Python의 scikit-learn 라이브러리의 metrics 메소드에 이미 정의되어 있는 MSE, MAE 지표는 가져다가 쓰구요, 없는 지표는 모델 적합도 (goodness-of-fit of time series model)를 평가하는 지표 (https://rfriend.tistory.com/667) 포스팅에서 소개했던 수식대로 Python 사용자 정의 함수(User Defined Funtion)을 만들어서 사용하겠습니다.

아래의 모델 성능 평가 지표 중에서 AIC, SBC, APC, Adjsted-R2 지표는 모델 적합에 사용된 모수의 개수 (the number of parameters) 를 알아야지 계산할 수 있으며, 모수의 개수는 지수평활법 모델 종류별로 다르므로, 적합된 모델 객체로부터 모수 개수를 세는 사용자 정의함수를 먼저 정의해보겠습니다.

## UDF for counting the number of parameters in model
def num_params(model):
    n_params = 0

    for p in list(model.params.values()):
        if isinstance(p, np.ndarray):
            n_params += len(p)
            #print(p)
        elif p in [np.nan, False, None]:
            pass
        elif np.isnan(float(p)):
            pass
        else:
            n_params += 1
            #print(p)
    
    return n_params
    

num_params(fit1)
[Out] 2

num_params(fit7)
[Out] 17

이제 각 지표별로 Python을 사용해서 지수평활법 모델별로 성능을 평가하는 사용자 정의함수를 정의해보겠습니다. MSE와 MAE는 scikit-learn.metrics 에 있는 메소드를 가져다가 사용하며, 나머지는 공식에 맞추어서 정의해주었습니다.

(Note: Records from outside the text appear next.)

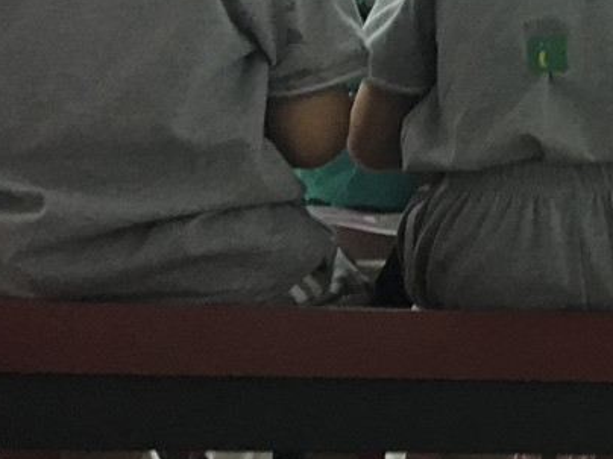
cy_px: 217
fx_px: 1399
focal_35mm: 79
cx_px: 625
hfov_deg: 23.6
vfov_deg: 18.7
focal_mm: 4.15
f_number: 2.2
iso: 250
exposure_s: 1/17
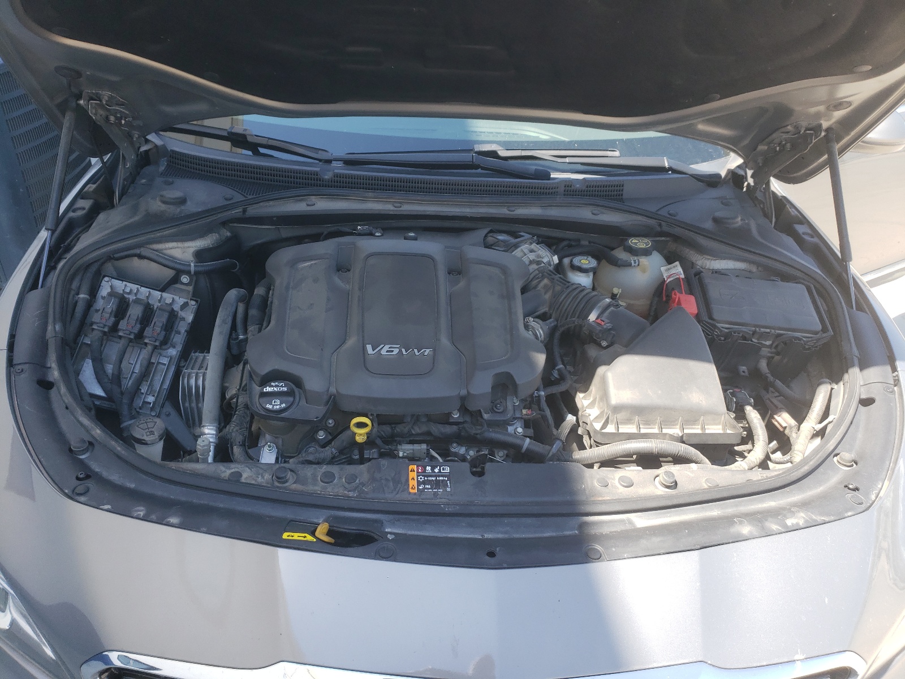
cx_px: 452
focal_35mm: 26
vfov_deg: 53.1
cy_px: 340
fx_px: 680
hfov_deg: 67.3
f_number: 1.5
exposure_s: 1/435
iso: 50
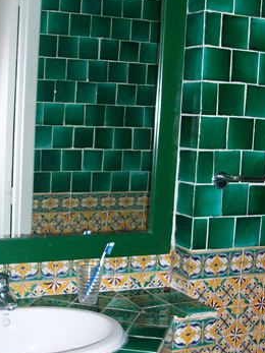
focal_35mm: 59
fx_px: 603
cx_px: 131
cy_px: 230
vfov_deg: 32.5
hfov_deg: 24.8
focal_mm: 5.7
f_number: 2.8
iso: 120
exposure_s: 1/60
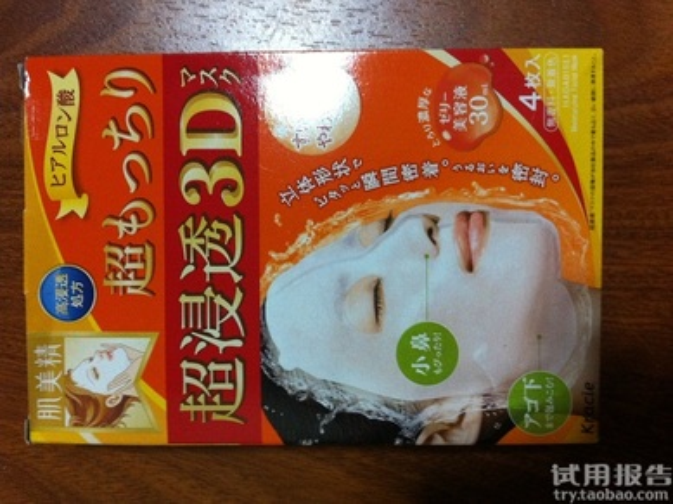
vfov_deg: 40.6
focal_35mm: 35
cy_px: 252
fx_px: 680
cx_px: 336
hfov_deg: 52.7
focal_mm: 3.85
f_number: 2.8
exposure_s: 1/17
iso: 320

(혹시 sklearn 라이브러리에 모델 성능 평가 지표 추가로 더 있으면 그거 가져다 사용하시면 됩니다. 저는 sklearn 튜토리얼 찾아보고 없는거 같아서 아래처럼 정의해봤어요. 혹시 코드 잘못된거 있으면 댓글에 남겨주시면 감사하겠습니다.)

## number of observations in training set
T = df_train.shape[0]
print(T)
[Out] 192


## evaluation metrics
from sklearn.metrics import mean_squared_error as MSE
from sklearn.metrics import mean_absolute_error as MAE

# Mean Absolute Percentage Error
def SSE(y_test, y_pred):
    y_test, y_pred = np.array(y_test), np.array(y_pred)
    return np.sum((y_test - y_pred)**2)

def ME(y_test, y_pred):
    y_test, y_pred = np.array(y_test), np.array(y_pred)
    return np.mean(y_test - y_pred)

def RMSE(y_test, y_pred):
    y_test, y_pred = np.array(y_test), np.array(y_pred)
    return np.sqrt(np.mean((y_test - y_pred)**2))   
    #return np.sqrt(MSE(y_test - y_pred))

def MPE(y_test, y_pred): 
    y_test, y_pred = np.array(y_test), np.array(y_pred)
    return np.mean((y_test - y_pred) / y_test) * 100

def MAPE(y_test, y_pred): 
    y_test, y_pred = np.array(y_test), np.array(y_pred)
    return np.mean(np.abs((y_test - y_pred) / y_test)) * 100

def AIC(y_test, y_pred, T, model):
    y_test, y_pred = np.array(y_test), np.array(y_pred)
    sse = np.sum((y_test - y_pred)**2)
    #T = len(y_train) # number of observations
    k = num_params(model) # number of parameters
    return T * np.log(sse/T) + 2*k

def SBC(y_test, y_pred, T, model):
    y_test, y_pred = np.array(y_test), np.array(y_pred)
    sse = np.sum((y_test - y_pred)**2)
    #T = len(y_train) # number of observations
    k = num_params(model) # number of parameters
    return T * np.log(sse/T) + k * np.log(T)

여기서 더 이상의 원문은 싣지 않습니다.